Unfortunately though, that’s exactly what was happening.

Cat could barely focus on breathing, so the chances of thinking up a scathing, yet witty remark for the man in front of her were minimal.

He had burst through her office door in a red-faced rage and shot at her before she could even glance up from her computer. The bullet had missed and shattered one of the televisions mounted on the wall behind her, sending glass shards skittering along her desk and into the plush carpet beneath her feet. Absurdly, her first flicker of realisation at the circumstance was coupled with her annoyance at the massive cleaning bill she’d undoubtedly have to pay.

This train of thought was immediately shelved when Cat looked up from where she had ducked behind her laptop screen and met the eyes of this would-be assassin. 

The man was clearly insane. He had the appearance of someone who’d never had an easy moment in life, who had aged gracelessly and now looked fifteen years older than they actually were. The five day old stubble on the man’s neck did nothing to hide the tideline of dirt where his skin met his jacket. His fingerless gloves looked like they were never meant to be fingerless, but had just become that way through wear. There was a grease stain on his off-white t-shirt, and rather embarrassingly, his fly had been left undone. His disheveled appearance did nothing to take away from the man’s ability to terrify. 

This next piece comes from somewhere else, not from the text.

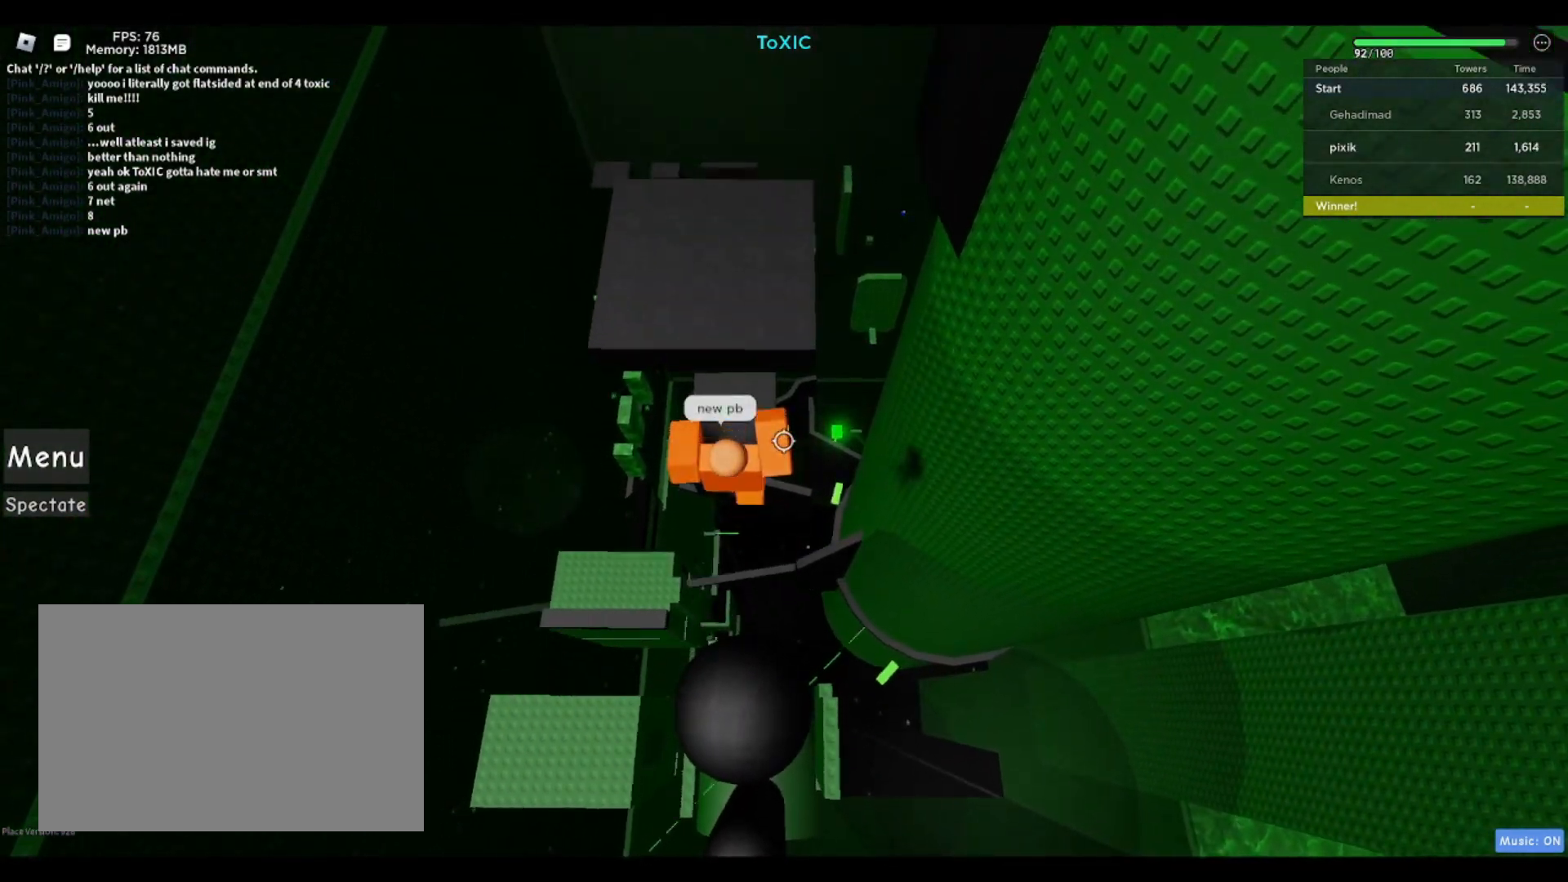
{"keys": [], "events": [[117, "w", "up"], [250, "w", "down"], [350, "w", "up"]]}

It was the eyes, Cat vaguely noted. They were wide, red-rimmed, unblinking. The whites of his eyes starkly contrasted with the dark of his irises, which appeared almost black in the dim lighting of the office, and evoked the sense of a trapped animal, desperate, and passionate in its will to survive.

“You fucking bitch.”

Spittle obscenely flew from the man’s lips as these words were rasped out, the volume increasing with each syllable until the word ‘bitch’ echoed, and petered out, leaving an awkward and deafening silence in its wake.

“Inside voice please.” Cat’s usual confident tone was gone, the words felt clunky in her mouth. “If you want to talk like adults, we can, but first, tell me who you are.”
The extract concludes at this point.